Saat itu sudah tidak ada penumpang yang naik lagi, juga tak ada penumpang yang berniat turun di pasar Babat. Lalu si sopir yang kehadirannya sudah ditunggu akhirnya naik. Disusul oleh si kondektur yang masuk bus dari pintu yang berlawanan. Si kondektur itu berteriak “Jombang,” memberitahukan ke orang-orang sekitar bahwa busnya akan melakukan perjalanan ke tempat itu. Padahal Bus sudah sesak. Akhirnya si sopir mulai menginjak pedal, dan melajulah Bus Puspa Indah berwarna biru itu. Seolah berhenti di pasar hanya sebuah sarat saja.
Mesin Bus meraung-raung, seakan memberitahu jika sedang kewalahan. Asap hitam mengepul dari pantat bus, bak kentut beracun. Para pengendara motor di belakangnya sesegera mungkin menghindari serangan pantat bus. Pengendara motor dibelakang langsung mengelak ke-arah kanan menjauhi kentut kenalpot bus. Terlihat ada pengendara motor yang terganggu dengan serangan asap hitam dari pentat Bus. Kemudian di pacunya motor Shogun berwarna biru, berniat menyalip Bus.

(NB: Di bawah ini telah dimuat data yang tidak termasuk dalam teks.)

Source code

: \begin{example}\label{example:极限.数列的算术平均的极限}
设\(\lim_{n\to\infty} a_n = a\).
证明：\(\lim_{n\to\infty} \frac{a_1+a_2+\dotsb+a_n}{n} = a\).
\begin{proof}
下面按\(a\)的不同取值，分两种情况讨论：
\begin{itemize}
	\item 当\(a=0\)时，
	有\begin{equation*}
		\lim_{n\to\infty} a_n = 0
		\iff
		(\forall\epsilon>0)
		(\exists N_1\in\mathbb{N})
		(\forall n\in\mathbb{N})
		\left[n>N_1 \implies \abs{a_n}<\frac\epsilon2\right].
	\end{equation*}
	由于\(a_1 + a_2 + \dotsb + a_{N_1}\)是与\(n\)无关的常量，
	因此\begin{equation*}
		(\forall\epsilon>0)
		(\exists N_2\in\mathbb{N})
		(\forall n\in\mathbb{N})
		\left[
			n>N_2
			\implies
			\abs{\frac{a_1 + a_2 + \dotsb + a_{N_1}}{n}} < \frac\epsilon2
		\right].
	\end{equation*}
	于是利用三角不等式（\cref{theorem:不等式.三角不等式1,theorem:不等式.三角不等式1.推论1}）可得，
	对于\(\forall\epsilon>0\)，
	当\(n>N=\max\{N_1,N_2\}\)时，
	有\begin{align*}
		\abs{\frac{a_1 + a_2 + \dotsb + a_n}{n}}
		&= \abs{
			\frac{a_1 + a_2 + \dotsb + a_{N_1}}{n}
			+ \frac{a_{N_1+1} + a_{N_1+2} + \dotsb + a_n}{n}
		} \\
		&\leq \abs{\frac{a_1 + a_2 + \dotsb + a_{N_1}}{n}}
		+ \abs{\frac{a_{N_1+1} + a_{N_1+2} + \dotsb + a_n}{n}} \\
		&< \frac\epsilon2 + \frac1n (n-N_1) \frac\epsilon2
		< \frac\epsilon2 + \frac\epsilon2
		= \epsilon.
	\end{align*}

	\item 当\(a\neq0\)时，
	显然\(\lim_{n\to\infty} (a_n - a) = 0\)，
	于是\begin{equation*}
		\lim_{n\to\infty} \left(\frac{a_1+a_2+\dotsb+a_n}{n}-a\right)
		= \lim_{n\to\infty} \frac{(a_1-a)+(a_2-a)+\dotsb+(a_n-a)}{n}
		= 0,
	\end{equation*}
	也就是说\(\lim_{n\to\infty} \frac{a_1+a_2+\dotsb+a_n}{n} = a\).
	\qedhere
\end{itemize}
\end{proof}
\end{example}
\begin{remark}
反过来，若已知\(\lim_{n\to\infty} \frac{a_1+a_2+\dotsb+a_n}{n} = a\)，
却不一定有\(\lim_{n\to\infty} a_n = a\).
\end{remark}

"Bruaaak!!!" para penumpang bus kaget. Kepala mereka menoleh ke kanan-kiri, lalu melihat belakang mencari sumber suara. Sumirah pun berdiri, menoleh kebelakang, kemudian menjinjit, hendak melihat apa yang terjadi di belakang. Tapi semua orang berdiri juga, akhirnya tak banyak yang bisa dilihat Sumirah. Ternyata ada pengendara motor yang terjatuh, entah apa penyebabnya. Di-lihatnya dari dalam bus, orang-orang beramai-ramai mengerubungi pengendara motor itu.
"Alhamdulillah," gumam Sumirah, sembari meletakkan badannya, mencari posisi nyaman. Tangannya mengelus kepala Mela. Dia seolah menenangkan diri dan memberitahu Mela untuk juga tenang.
"Apa buk?" Tanya Mela. "ada kecelakaan di belakang, nduk," jawab Sumirah.
"kok Alhamdulillah? sahutnya polos.
Sumirah tersenyum, "Bus kita sehat, busnya baik-baik aja nduk." sambil melanjutkan senyumnya, dan hembusan nafas lega. Ia mengelus kepala Mela.